Treasurer Scott Morrison has confirmed wealthy Australians will pay more tax on their superannuation, as he frames his first budget in the shadow of an election.
“We’ll be ensuring that we better target the concessions that are there in superannuation, we’ve said that for some time,” Mr Morrison said.
“I don’t think there’s any great secret about that, the details of those things we’ll deal with on Tuesday night.
“But it’s important that we get these incentives right because superannuation is so important for Australians and for their future and we need to make sure that those concessions are well targeted.”

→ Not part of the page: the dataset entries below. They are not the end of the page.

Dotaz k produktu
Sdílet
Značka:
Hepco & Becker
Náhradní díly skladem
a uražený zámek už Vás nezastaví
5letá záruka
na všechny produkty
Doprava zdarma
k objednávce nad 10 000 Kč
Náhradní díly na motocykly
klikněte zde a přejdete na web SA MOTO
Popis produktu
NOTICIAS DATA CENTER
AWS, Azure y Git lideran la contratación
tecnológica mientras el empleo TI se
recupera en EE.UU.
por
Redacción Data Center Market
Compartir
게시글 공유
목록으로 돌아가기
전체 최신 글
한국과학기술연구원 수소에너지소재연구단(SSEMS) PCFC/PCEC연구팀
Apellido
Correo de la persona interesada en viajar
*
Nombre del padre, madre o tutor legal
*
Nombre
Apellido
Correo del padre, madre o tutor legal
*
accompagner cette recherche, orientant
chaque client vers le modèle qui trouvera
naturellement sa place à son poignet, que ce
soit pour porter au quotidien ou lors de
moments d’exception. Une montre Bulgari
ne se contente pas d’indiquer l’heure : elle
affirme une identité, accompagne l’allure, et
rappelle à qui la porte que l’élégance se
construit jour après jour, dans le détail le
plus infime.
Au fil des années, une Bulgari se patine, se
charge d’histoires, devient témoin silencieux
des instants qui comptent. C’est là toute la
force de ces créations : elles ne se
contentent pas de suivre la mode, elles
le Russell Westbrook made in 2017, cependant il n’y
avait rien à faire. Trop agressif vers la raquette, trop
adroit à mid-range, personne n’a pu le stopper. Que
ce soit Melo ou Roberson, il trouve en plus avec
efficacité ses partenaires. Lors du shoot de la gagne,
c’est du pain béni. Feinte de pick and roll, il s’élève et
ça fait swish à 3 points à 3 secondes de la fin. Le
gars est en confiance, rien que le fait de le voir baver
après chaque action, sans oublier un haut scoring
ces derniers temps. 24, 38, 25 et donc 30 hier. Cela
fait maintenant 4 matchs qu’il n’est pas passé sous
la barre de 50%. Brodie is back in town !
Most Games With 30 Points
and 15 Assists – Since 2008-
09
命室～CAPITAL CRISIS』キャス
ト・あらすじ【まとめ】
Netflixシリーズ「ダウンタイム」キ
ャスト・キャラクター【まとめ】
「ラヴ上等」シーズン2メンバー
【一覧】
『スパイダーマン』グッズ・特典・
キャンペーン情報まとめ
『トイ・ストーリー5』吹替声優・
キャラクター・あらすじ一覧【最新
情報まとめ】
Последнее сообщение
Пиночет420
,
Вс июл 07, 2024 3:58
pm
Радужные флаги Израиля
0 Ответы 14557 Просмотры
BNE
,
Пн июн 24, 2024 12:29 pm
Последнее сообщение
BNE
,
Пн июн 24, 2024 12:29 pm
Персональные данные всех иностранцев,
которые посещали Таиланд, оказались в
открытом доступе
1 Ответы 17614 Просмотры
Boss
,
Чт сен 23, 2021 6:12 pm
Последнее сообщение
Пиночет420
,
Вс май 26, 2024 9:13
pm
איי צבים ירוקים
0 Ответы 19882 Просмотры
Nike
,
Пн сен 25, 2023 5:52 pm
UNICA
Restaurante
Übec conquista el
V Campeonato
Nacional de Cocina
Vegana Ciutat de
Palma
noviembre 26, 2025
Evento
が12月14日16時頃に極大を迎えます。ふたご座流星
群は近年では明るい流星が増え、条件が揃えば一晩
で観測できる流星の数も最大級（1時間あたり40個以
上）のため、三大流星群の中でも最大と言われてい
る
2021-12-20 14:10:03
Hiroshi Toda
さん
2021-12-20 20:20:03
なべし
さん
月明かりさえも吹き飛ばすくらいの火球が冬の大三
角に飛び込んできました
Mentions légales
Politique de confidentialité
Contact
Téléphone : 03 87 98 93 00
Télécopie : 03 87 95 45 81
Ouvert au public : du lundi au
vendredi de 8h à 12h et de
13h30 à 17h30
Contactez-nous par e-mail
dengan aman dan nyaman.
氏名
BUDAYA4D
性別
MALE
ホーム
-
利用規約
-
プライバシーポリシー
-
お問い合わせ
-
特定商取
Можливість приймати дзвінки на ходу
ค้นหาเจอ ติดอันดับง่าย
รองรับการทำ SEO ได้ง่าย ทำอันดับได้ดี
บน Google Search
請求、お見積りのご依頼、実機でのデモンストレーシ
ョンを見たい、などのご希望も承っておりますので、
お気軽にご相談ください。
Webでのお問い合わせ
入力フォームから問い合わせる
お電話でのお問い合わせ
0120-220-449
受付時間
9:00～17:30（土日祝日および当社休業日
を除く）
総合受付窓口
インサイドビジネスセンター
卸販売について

Mr Morrison has discussed the possibility of changing high-end superannuation concessions before, but this is the first time he has confirmed they will be targeted in the budget.
After ruling out raising the Goods and Services Tax and changing negative gearing rules, cutting the concessions is one of the few mechanisms the Treasurer has left at his disposal for raising more revenue.
He repeated on Sunday that, whatever changes are made, the overall tax burden will not rise and the Government was imposing a fiscal rule of saving more than it spent over the forward estimates to try and reduce the deficit.
Labor has already put forward a policy to cut super concessions, which it says will generate billions of dollars in budget savings.
It would put a 15 per cent tax on superannuation earnings of more than $75,000 a year.
The plan would also see people earning an income of more than $250,000 taxed at 30 per cent, not the current 15 per cent, for every dollar going into their superannuation account.
Mr Morrison hasn’t specified if he will adopt either of these options or come up with an alternative.